Daniel Brown is a criminal defence lawyer and lead counsel at Daniel Brown Law LLP, recognized as one of Canada’s 10 best boutique criminal law firms by Canadian Lawyer Magazine. Since his call to the bar, Daniel has devoted his practice to criminal, constitutional and regulatory law and has appeared at every level of court in Ontario and at the Supreme Court of Canada as both an appellant and an intervenor. He is certified by the Law Society of Ontario as a specialist in criminal law and sits as a Vice President of the Criminal Lawyers’ Association (CLA). Outside the courtroom, Daniel mentors young lawyers and frequently lectures at law schools and at continuing legal education programs hosted by the Crown and defence bar.
Daniel practices criminal law in both Alberta and British Columbia as counsel to Pringle Chivers Sparks Teskey. He initially studied Aerospace Engineering at the University of Toronto before completing degrees in English Literature and law at the University of British Columbia. He has argued a broad spectrum of cases in trial and appellate courts, including the Supreme Court of Canada.
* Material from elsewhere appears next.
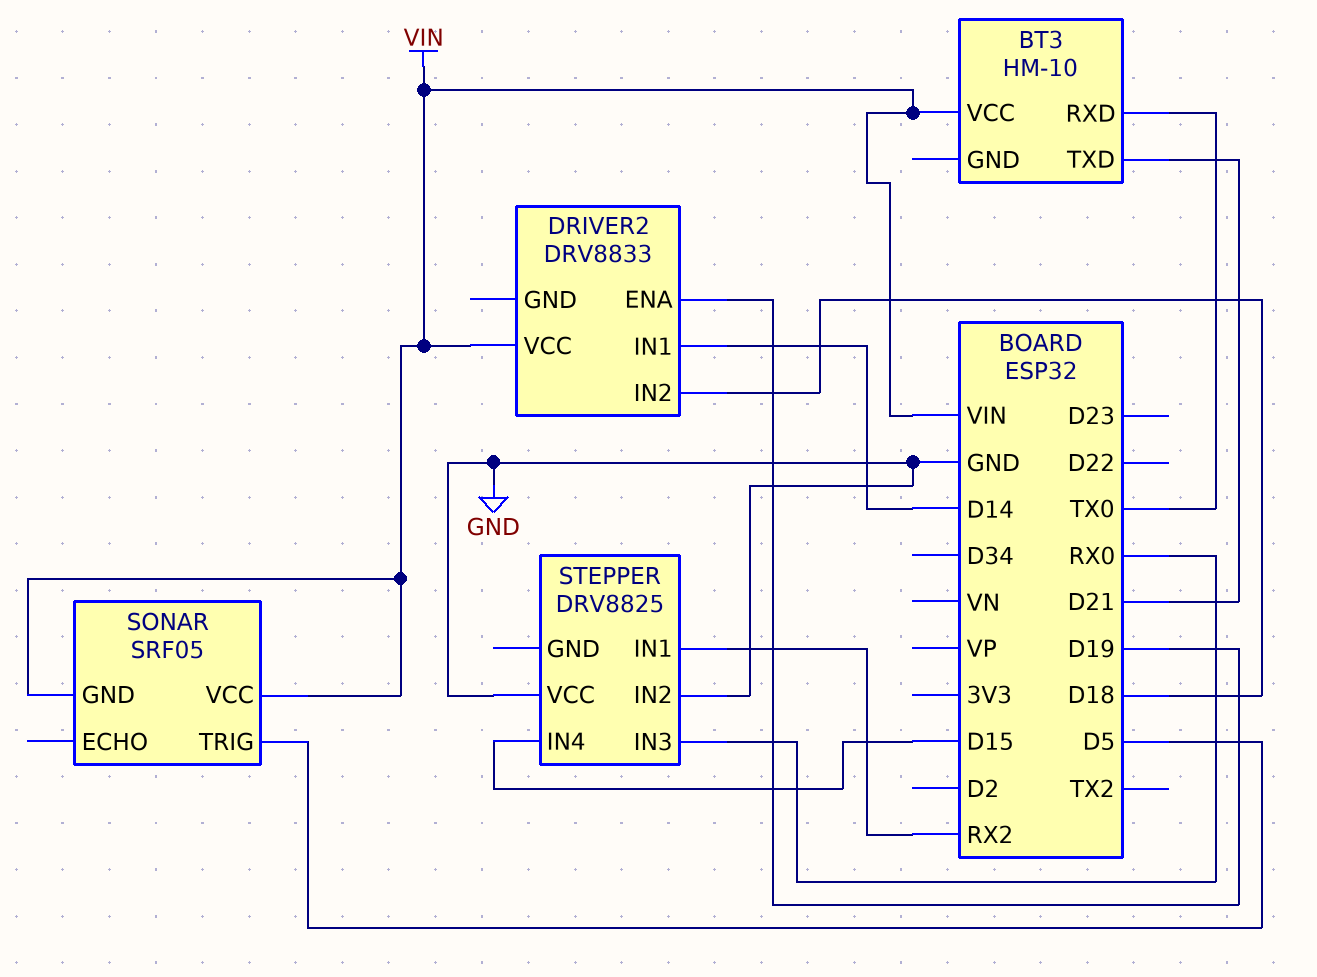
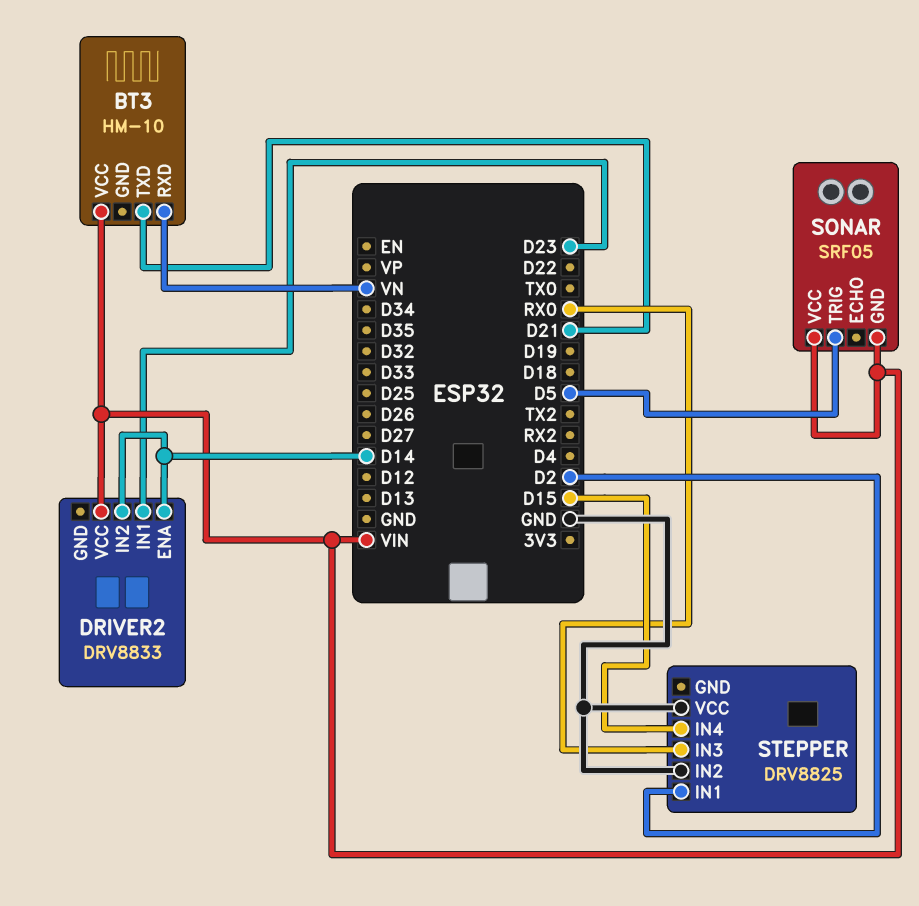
BT3 pin RXD: TX0 -> VN
DRIVER2 pin ENA: D19 -> D14
DRIVER2 pin IN1: D14 -> D23
DRIVER2 pin IN2: D18 -> D14
STEPPER pin IN1: RX2 -> D2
He also trains in two of the oldest Japanese martial arts, Katori Shinto-Ryu and Eishin-Ryu Iaido.
Amy Salyzyn is an Associate Professor in the Faculty of Law, Common Law Section at the University of Ottawa and a Faculty member of the Centre for Law, Technology and Society. She received her J.S.D from Yale Law School for her dissertation exploring the judicial regulation of lawyers in common law jurisdictions. She also received her LL.M. from Yale Law School and her J.D. from the University of Toronto. She has written extensively in the area of legal ethics, lawyer regulation, the use of technology in the delivery of legal services and access to justice. Amy is currently the President of the Canadian Association for Legal Ethics.